# TASK ITEM
An exact copy of all the data is needed, with every picture left out.

(Extracted data entries)
=-=-=

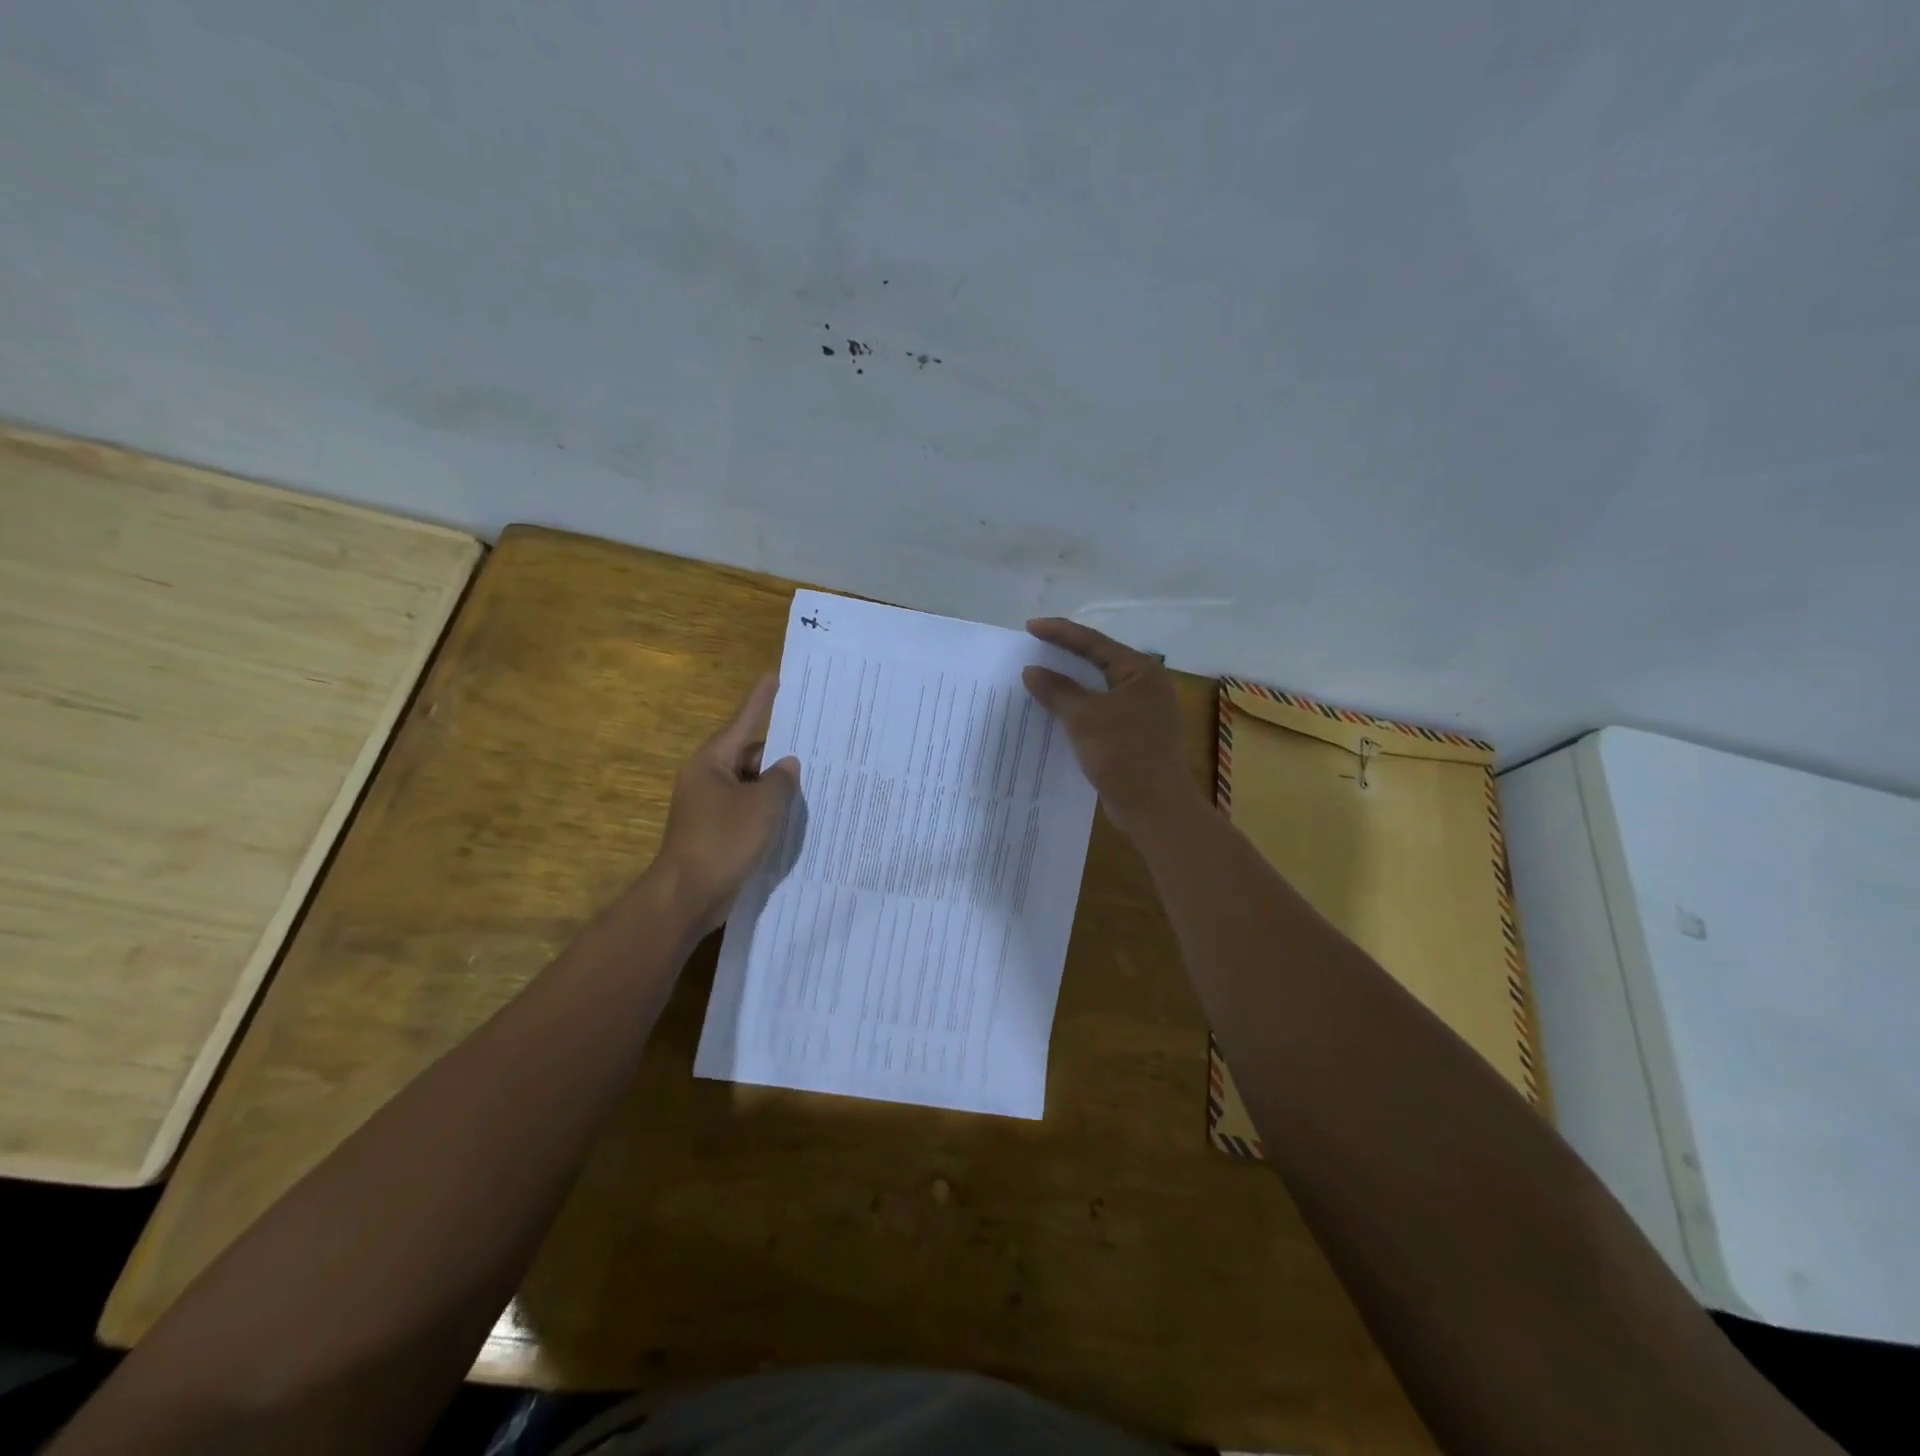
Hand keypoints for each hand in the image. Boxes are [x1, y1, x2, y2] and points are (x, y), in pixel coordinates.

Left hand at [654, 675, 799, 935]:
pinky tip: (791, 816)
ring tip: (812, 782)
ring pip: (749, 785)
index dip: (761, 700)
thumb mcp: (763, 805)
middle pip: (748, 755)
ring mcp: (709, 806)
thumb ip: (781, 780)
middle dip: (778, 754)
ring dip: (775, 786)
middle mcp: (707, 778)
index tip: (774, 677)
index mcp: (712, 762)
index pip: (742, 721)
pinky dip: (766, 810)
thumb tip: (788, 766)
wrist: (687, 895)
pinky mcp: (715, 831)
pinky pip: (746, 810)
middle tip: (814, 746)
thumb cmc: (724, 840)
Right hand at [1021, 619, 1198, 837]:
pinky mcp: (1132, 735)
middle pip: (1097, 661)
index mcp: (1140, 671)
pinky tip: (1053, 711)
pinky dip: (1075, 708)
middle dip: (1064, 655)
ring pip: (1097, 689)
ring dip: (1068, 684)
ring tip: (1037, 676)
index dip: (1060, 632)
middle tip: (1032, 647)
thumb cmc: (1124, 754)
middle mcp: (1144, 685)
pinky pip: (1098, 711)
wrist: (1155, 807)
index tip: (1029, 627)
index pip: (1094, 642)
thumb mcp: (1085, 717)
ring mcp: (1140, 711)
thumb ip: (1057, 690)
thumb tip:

=-=-=

# OUTPUT OF THE EXERCISE
Hand keypoints for each hand in the image. Boxes are [x1, y1, x2, y2] and points are (x, y), in pixel coordinates.

Left hand at [654, 675, 799, 935]:
pinky tip: (791, 816)
ring tip: (812, 782)
ring pip: (749, 785)
index dip: (761, 700)
thumb mcp: (763, 805)
middle pip: (748, 755)
ring mcp: (709, 806)
thumb ip: (781, 780)
middle dip: (778, 754)
ring dip: (775, 786)
middle mcp: (707, 778)
index tip: (774, 677)
index mcp: (712, 762)
index pip: (742, 721)
pinky dip: (766, 810)
thumb tip: (788, 766)
wrist: (687, 895)
pinky mcp: (715, 831)
pinky pip: (746, 810)
middle tip: (814, 746)
thumb cmc: (724, 840)
Right hand at [1021, 619, 1198, 837]:
pinky mcp: (1132, 735)
middle pip: (1097, 661)
index mcp: (1140, 671)
pinky tip: (1053, 711)
pinky dip: (1075, 708)
middle dip: (1064, 655)
ring pip: (1097, 689)
ring dip: (1068, 684)
ring tip: (1037, 676)
index dip: (1060, 632)
middle tip: (1032, 647)
thumb cmc: (1124, 754)
middle mcp: (1144, 685)
pinky pip: (1098, 711)
wrist: (1155, 807)
index tip: (1029, 627)
index pip: (1094, 642)
thumb mcp: (1085, 717)
ring mcp: (1140, 711)
thumb ip: (1057, 690)
thumb tip:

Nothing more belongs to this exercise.